The area around the mausoleum had a surprising amount of activity for such an empty area. There was a cluster of buildings on one side of the street, a mosque, hotel, and some shops. In front of the gate to the area was a cluster of yurts: some souvenir stands, others cafes. The mausoleum was a striking brick building which rose majestically from the flat land. Though it wasn't huge, its design with graceful towers was striking.
There are 3 Arslanbobs: one in Kazakhstan, one in Kyrgyzstan, and the third in Saudi Arabia (I think). All are supposed to be the burial place of Arslanbob.
Inside one side was a tiny museum with ceramics samples and some old books, documents, and maps with calligraphy on them. The mosque room had beautifully carved wooden pillars.
As we were looking around, an old man with about 10 children wandered in. They all quietly sat down. He spoke to them quietly and I thought perhaps he was a teacher with a group of students until some adults joined the group. Rowshan took a photo and spoke to one of the adults. They were all one family--grandfather, parents, aunts, uncles, cousins, children.
They moved to the outside covered area between the 2 rooms. I moved into the second room and saw several tombs, including that of Arslanbob--the teacher of Akhmed Yasaui. There was a man kneeling in the room with a scull cap and long olive coat. Not wanting to interrupt his prayers, I was about to leave but he gestured me in. I knelt next to him on the cushions along the edge of the room. He smiled showing gold teeth and asked in a gentle voice, where I was from. Then he asked if I'd like him to recite a prayer. I didn't answer, not wanting to offend but not sure of the protocol. He took this for an affirmative, asked me my name and then proceeded to sing a prayer--none of which I understood. He sang nicely and the tone of his voice was pleasant. An old woman and child entered. She knelt next to him and put a coin next to his knee. He sang a prayer for her. I put a coin next to his knee and thanked him. He sang another short prayer. I sat for a bit longer and noticed the swallows flitting around the room. Several had nests in the tips of the arches.
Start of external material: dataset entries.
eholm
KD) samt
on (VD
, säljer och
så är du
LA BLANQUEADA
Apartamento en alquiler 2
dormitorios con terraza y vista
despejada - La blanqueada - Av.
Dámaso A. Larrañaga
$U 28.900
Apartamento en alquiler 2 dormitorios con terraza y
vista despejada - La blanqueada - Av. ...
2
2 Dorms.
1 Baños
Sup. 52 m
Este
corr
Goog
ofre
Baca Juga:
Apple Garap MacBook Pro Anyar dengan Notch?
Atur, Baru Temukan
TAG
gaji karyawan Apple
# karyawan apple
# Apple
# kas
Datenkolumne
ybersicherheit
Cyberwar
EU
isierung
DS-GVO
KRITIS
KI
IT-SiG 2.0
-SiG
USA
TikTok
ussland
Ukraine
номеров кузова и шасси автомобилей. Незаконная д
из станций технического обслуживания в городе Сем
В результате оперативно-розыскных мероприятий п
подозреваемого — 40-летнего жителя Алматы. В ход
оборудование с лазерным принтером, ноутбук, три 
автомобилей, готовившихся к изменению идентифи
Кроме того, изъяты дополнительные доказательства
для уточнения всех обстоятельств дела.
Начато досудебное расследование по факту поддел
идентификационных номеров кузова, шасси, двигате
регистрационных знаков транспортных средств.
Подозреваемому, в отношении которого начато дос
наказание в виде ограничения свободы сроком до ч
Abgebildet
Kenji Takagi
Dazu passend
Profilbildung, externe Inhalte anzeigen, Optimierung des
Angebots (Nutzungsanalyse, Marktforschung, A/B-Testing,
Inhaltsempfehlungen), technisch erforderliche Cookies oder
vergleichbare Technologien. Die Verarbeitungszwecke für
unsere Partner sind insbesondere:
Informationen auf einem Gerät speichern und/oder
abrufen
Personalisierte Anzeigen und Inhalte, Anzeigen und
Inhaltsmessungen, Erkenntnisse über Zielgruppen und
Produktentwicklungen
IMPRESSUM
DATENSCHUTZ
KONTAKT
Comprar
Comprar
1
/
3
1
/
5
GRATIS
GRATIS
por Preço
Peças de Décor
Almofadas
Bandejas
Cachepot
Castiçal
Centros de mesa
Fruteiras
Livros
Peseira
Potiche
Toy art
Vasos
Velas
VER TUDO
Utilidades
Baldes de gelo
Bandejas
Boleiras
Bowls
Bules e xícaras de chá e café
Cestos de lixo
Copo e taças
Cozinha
Rowshan and I walked over to the graveyard near the Mausoleum. Sometimes it seems like the graveyards in Kazakhstan have more interesting buildings than the towns: brick houses with domes and arches, silver moons or stars adorning the tops.
On our way back to Murat's car, a young woman yelled out "Hello! Welcome to Shymkent! How are you?" I replied, "Fine, How are you?" Just then, a car pulled up next to us and the passenger asked where we were from. I said America and they smiled and drove away.
Back in Turkistan, we had lunch at a cafe near the mausoleum. Their manti looked good but they'd just run out. So we got laghman which was also good with peppers, carrots, potatoes and sauce.
As we were walking back to the hotel via the mausoleum, someone called out, "Hello! Welcome to Turkistan!" It was the girl we'd seen in Arslanbob. She introduced herself, Alina, and her sister-in-law, Rosmila. She was with her family visiting the sights. She asked if we could take a photo together--without hats. We did. They were from Shymkent which she said was, "the hottest city". "Hotter than here!" I exclaimed. "Yes!" she replied. What have we gotten ourselves into? Murat had said the temperature today was 45 degrees outside when we got into the car at Arslanbob. I secretly thanked the Peace Corps for not sending me to Kazakhstan like I had requested. I told Alina, we were going to Shymkent tomorrow. She welcomed us to Turkistan, Kazakhstan, and Shymkent (in advance) and then left welcoming us to all of Kazakhstan. So far the people we have met from Shymkent have been so friendly, it makes me look forward to getting to the town in spite of the heat.